提示文
住環境の整備例(1)

T邸増改築工事(その1) 

改修前外観

改修前玄関

   増改築後外観     

◎依頼を受けたら 

 息子さんからの依頼で福祉住環境コーディネーター(以後、コーディネーター)として、Tさん(ご本人)にとって過ごしやすい住環境にするためにT邸の改修工事のアドバイスをすることとなりました。

 まず最初に、ご本人の身体状況を知るために、ご本人に直接会ってお話を聞き、そしてご本人の話しておられることをどこまでご家族の方が認識されているかを確認しました。逆にご本人が話さなかったこともご家族の方から聞ける場合もありました。また、ご本人がお世話になっているケアマネージャーさんやPTの先生ともお話して、ご本人の身体状況についてより詳細にお聞きしました。 

※ご本人やご家族の方及び関係者の方々のお話しをもとに、「住環境相談表」に相談内容や本人のADL状況その他などを記入します。また、現在の住宅の状態を「既存住宅チェック表」に記入。ご本人やご本人と関係する方々とお話をした時には、その内容を「打ち合わせシート」に記入して記録しておく。(それぞれの表とシートなどは予め作成しておくと良いでしょう。)

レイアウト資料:
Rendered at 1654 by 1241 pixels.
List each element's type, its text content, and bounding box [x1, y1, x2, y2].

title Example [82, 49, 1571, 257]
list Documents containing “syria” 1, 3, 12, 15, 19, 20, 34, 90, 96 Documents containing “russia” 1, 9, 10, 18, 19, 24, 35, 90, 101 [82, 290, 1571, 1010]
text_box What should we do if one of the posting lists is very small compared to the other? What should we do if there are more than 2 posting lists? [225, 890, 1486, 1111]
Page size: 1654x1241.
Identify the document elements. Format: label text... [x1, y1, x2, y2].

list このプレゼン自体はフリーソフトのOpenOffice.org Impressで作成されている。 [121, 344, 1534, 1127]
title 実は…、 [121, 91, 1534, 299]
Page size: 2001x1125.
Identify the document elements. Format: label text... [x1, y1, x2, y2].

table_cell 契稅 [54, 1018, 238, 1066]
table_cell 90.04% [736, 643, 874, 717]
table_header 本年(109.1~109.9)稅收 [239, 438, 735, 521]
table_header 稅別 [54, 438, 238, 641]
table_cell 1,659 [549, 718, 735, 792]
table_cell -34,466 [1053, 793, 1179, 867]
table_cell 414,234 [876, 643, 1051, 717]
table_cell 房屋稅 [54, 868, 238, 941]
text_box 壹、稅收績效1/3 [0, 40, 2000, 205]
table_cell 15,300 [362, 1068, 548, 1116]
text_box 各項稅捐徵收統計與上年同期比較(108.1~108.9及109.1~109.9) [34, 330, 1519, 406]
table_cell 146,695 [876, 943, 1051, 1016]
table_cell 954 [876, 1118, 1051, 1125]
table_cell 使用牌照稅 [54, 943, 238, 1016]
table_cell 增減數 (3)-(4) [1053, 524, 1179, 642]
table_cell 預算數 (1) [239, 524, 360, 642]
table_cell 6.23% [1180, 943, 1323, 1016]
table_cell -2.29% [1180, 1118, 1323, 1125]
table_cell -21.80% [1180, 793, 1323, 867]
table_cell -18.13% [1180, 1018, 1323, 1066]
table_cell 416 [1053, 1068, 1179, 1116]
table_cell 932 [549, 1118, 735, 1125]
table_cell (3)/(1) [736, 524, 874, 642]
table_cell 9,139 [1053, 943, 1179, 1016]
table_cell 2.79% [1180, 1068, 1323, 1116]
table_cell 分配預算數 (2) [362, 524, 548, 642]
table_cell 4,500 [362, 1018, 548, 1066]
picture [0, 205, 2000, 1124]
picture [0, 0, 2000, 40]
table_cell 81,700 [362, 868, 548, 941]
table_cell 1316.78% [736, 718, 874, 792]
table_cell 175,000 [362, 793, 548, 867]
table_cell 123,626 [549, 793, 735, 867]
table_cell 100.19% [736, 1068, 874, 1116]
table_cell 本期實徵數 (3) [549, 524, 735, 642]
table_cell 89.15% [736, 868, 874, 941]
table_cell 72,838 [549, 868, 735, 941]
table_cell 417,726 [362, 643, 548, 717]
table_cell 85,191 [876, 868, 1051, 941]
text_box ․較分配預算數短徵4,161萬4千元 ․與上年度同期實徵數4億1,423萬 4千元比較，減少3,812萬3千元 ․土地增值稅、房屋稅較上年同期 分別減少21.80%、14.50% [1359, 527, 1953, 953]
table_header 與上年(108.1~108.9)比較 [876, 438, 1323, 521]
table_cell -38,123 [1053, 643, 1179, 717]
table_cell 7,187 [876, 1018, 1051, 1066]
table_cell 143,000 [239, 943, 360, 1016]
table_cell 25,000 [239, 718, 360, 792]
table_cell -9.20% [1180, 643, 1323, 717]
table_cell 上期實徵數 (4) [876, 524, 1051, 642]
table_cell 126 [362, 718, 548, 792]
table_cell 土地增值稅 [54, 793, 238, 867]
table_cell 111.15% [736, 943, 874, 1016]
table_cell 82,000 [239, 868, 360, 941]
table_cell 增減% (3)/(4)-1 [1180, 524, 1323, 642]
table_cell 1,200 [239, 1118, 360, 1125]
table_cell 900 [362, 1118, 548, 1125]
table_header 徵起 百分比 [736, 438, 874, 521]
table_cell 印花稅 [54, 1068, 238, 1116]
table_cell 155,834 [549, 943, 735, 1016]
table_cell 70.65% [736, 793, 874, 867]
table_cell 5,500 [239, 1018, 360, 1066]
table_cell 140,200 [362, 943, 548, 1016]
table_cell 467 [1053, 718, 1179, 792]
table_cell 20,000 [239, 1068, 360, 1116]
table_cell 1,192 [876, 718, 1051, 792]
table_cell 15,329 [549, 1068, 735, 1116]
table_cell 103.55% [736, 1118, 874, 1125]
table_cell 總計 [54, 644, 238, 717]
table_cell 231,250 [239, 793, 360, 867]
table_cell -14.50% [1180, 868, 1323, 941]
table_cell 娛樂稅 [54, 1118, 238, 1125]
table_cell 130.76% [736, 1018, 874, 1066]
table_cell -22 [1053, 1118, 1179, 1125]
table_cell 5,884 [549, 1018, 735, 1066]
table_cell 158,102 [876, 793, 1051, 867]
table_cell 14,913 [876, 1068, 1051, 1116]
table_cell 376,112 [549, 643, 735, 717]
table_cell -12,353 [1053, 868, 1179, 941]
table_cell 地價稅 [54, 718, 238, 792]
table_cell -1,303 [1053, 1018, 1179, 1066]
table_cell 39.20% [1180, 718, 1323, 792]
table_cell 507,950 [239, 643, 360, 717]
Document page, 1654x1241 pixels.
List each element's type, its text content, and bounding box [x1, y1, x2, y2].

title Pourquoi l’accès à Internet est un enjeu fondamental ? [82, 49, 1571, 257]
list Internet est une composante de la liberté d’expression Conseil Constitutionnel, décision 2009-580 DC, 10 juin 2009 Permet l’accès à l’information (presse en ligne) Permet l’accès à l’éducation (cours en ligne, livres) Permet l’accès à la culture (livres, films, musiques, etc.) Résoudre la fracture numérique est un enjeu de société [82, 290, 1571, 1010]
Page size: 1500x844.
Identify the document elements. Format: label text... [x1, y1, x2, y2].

設問の内容
a. 提示文について、次の問いに答えなさい。
(i) 改修工事のアドバイスの依頼は誰から受けたか。
(ii) ご本人の身体状況をより詳細に聞くために、ご本人とご家族のほかに誰と話をしたか。
(iii) 現在の住宅の状態を記入する表は何という名前か。
b. 提示文の「まず最初に、ご本人の身体状況」から「成しておくと良いでしょう。)」までを、両端を含めて一字一句そのまま書き写しなさい。
レイアウト資料は提示文とは別個の資料である。

解答例
a.
(i) 息子さん
(ii) ケアマネージャーさんとPTの先生
(iii) 「既存住宅チェック表」

b.
まず最初に、ご本人の身体状況を知るために、ご本人に直接会ってお話を聞き、そしてご本人の話しておられることをどこまでご家族の方が認識されているかを確認しました。逆にご本人が話さなかったこともご家族の方から聞ける場合もありました。また、ご本人がお世話になっているケアマネージャーさんやPTの先生ともお話して、ご本人の身体状況についてより詳細にお聞きしました。 

※ご本人やご家族の方及び関係者の方々のお話しをもとに、「住環境相談表」に相談内容や本人のADL状況その他などを記入します。また、現在の住宅の状態を「既存住宅チェック表」に記入。ご本人やご本人と関係する方々とお話をした時には、その内容を「打ち合わせシート」に記入して記録しておく。(それぞれの表とシートなどは予め作成しておくと良いでしょう。)